-- THE RECORDS follows --

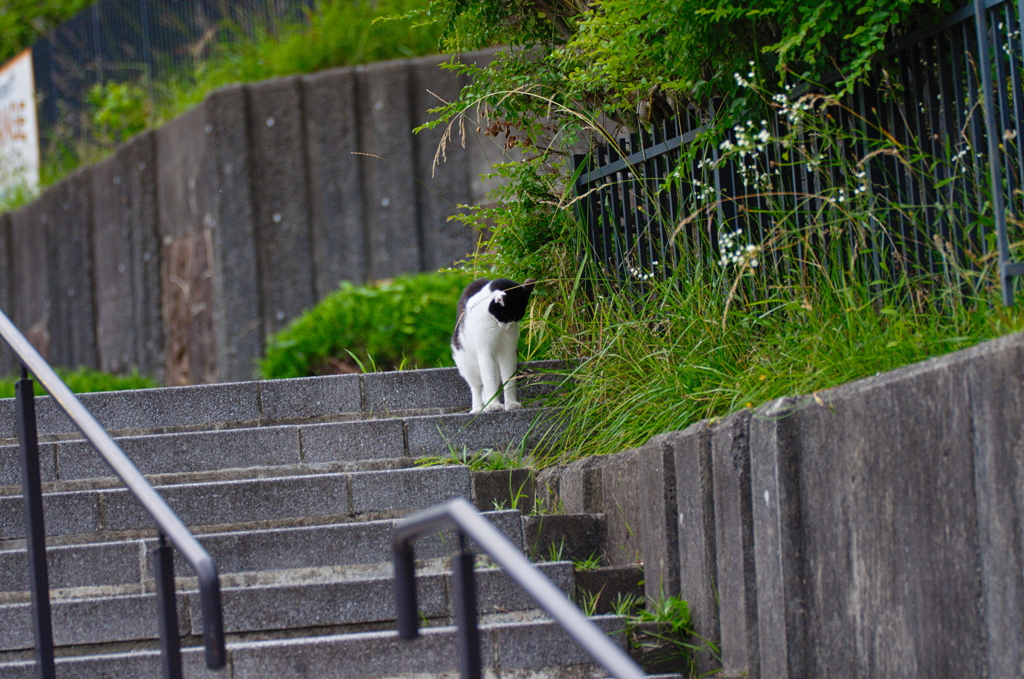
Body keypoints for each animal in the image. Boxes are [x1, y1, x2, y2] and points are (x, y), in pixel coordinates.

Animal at [454, 278, 540, 413]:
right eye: (506, 316)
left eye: (517, 318)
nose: (508, 327)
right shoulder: (485, 352)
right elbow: (489, 380)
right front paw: (493, 405)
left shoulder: (509, 351)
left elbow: (509, 379)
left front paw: (511, 403)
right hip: (467, 363)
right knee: (477, 387)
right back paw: (478, 408)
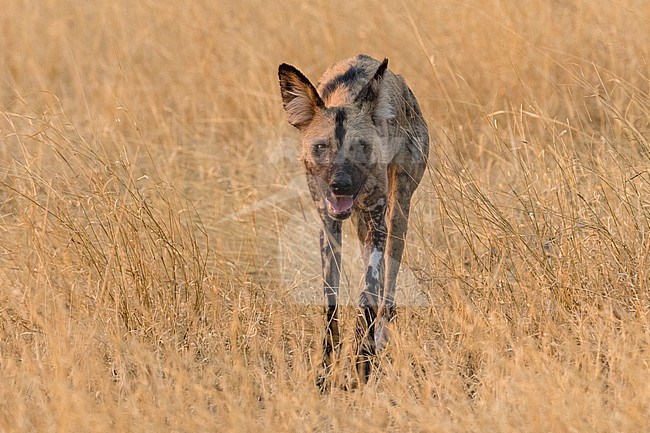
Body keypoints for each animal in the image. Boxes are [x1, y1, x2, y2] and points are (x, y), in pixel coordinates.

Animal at [276, 54, 428, 384]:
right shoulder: (329, 225)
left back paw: (379, 337)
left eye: (361, 147)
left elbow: (368, 289)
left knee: (388, 284)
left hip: (398, 211)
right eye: (321, 147)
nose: (341, 185)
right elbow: (330, 300)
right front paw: (325, 368)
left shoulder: (376, 224)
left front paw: (363, 361)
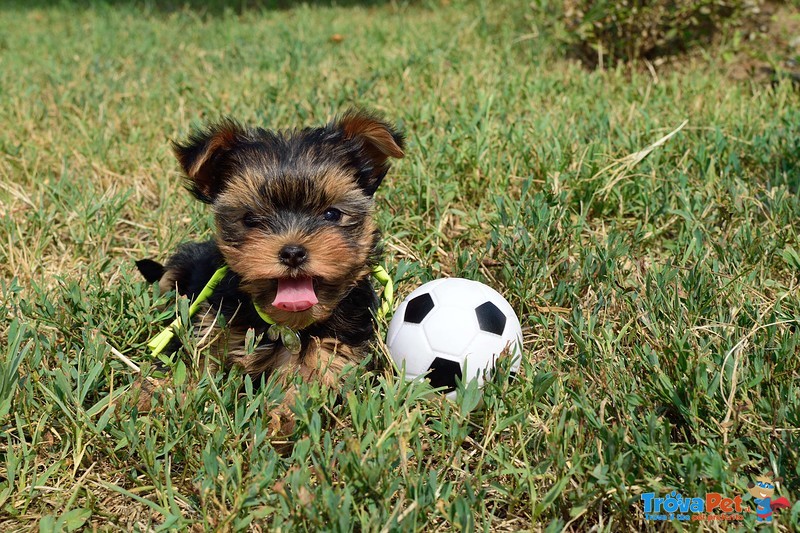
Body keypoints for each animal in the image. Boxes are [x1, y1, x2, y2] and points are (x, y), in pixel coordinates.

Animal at [135, 110, 406, 430]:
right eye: (250, 219)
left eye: (331, 214)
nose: (292, 252)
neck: (284, 324)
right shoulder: (208, 323)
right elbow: (187, 359)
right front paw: (150, 396)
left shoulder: (336, 352)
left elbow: (305, 387)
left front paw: (279, 418)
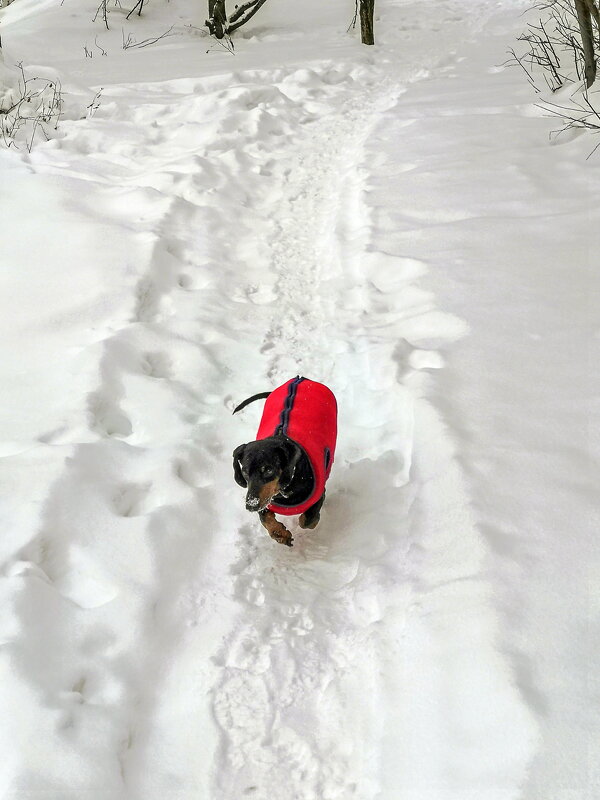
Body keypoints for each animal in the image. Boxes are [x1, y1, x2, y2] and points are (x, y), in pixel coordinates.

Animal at [232, 378, 338, 548]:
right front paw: (279, 533)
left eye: (268, 470)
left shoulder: (319, 494)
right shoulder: (265, 500)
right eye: (245, 472)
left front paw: (313, 520)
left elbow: (306, 520)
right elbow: (265, 517)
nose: (251, 505)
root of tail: (300, 378)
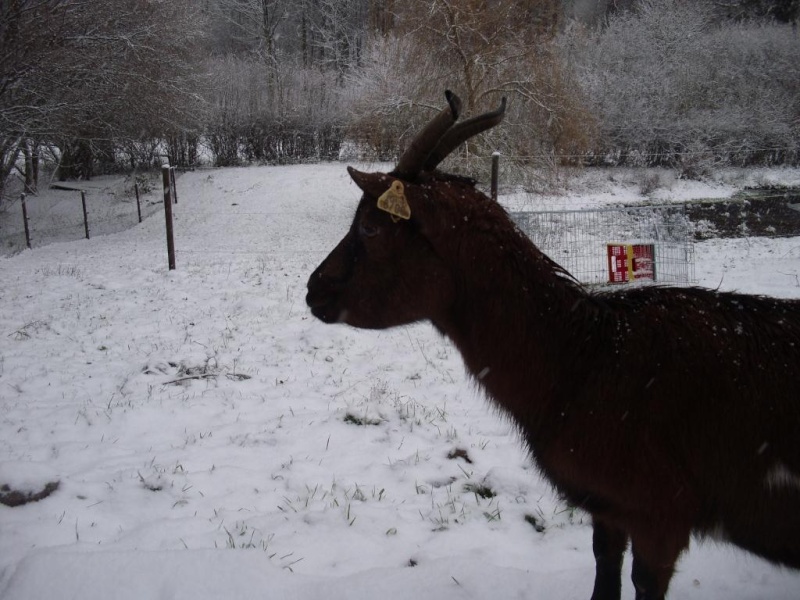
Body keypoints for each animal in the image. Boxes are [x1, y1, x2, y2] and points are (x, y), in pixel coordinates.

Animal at [304, 91, 800, 596]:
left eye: (369, 227)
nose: (313, 289)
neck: (583, 358)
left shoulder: (661, 515)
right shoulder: (608, 506)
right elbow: (604, 569)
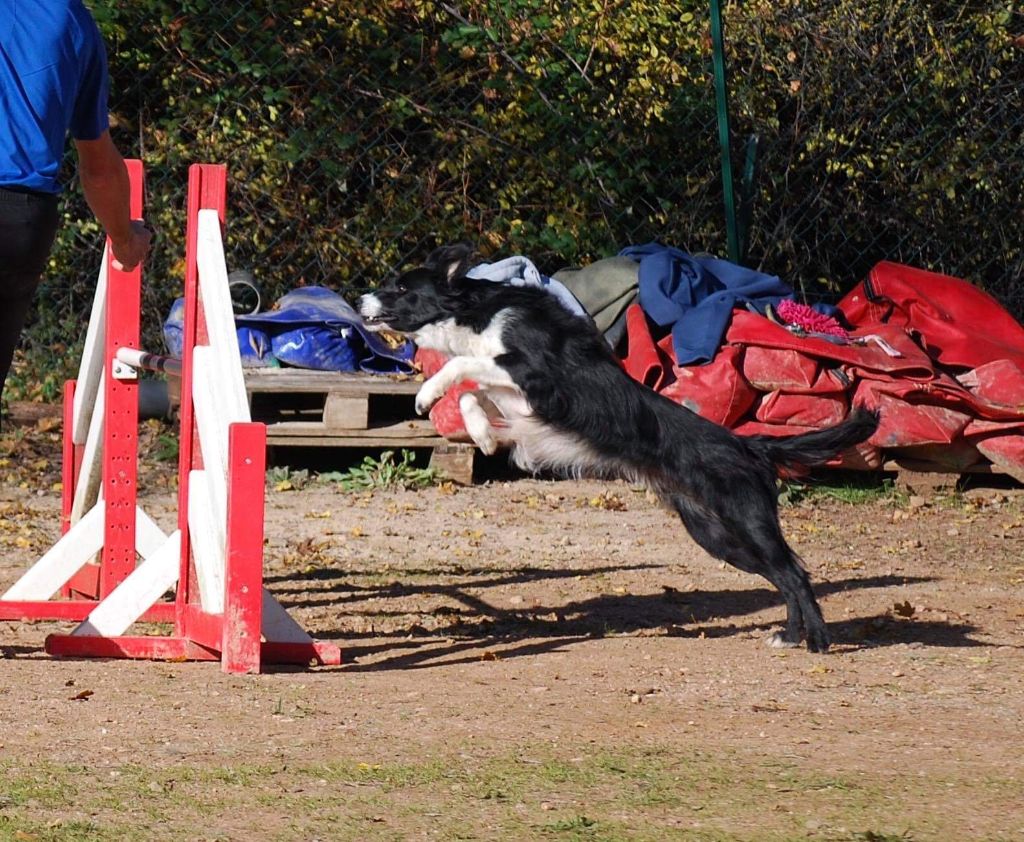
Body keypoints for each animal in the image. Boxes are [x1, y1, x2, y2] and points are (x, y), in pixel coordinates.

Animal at [360, 243, 880, 651]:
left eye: (401, 287)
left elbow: (460, 366)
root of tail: (750, 446)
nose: (360, 298)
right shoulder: (515, 398)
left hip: (746, 523)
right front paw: (482, 434)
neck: (473, 311)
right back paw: (789, 636)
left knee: (795, 573)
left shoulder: (535, 374)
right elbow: (470, 390)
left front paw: (426, 395)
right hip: (716, 534)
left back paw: (816, 641)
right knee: (784, 577)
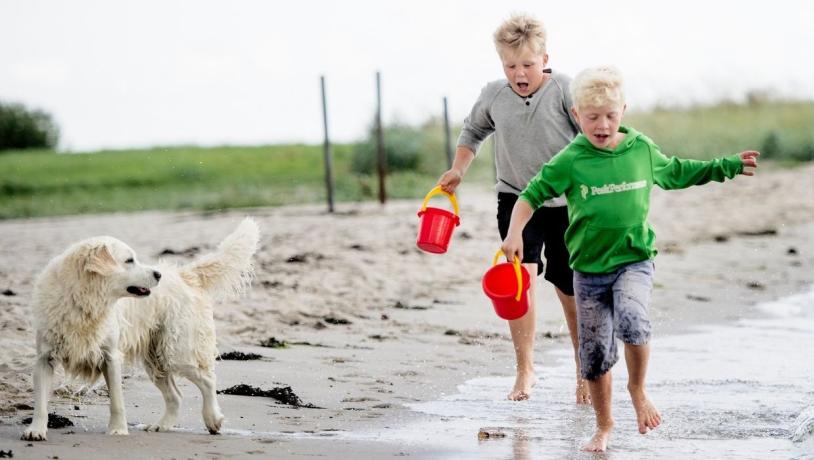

-- THE RECORDS concluded --

EXERCISE DIRECTIONS ->
Lines from the one containing "right shoulder: (608, 506)" through the end of the listing, both included, are to be restated exactly, and pictures are to be left out.

PROBLEM SOLUTION ->
right shoulder: (608, 506)
right elbow: (604, 569)
Body keypoints for each animal in the image. Boxes are [x1, y1, x2, y2] and points are (x, y), in pixel coordinates.

Animal at [360, 243, 880, 651]:
left eye: (401, 287)
left elbow: (460, 366)
root of tail: (750, 446)
nose: (360, 298)
right shoulder: (515, 398)
left hip: (746, 523)
right front paw: (482, 434)
neck: (473, 311)
right back paw: (789, 636)
left knee: (795, 573)
left shoulder: (535, 374)
right elbow: (470, 390)
left front paw: (426, 395)
right hip: (716, 534)
left back paw: (816, 641)
right knee: (784, 577)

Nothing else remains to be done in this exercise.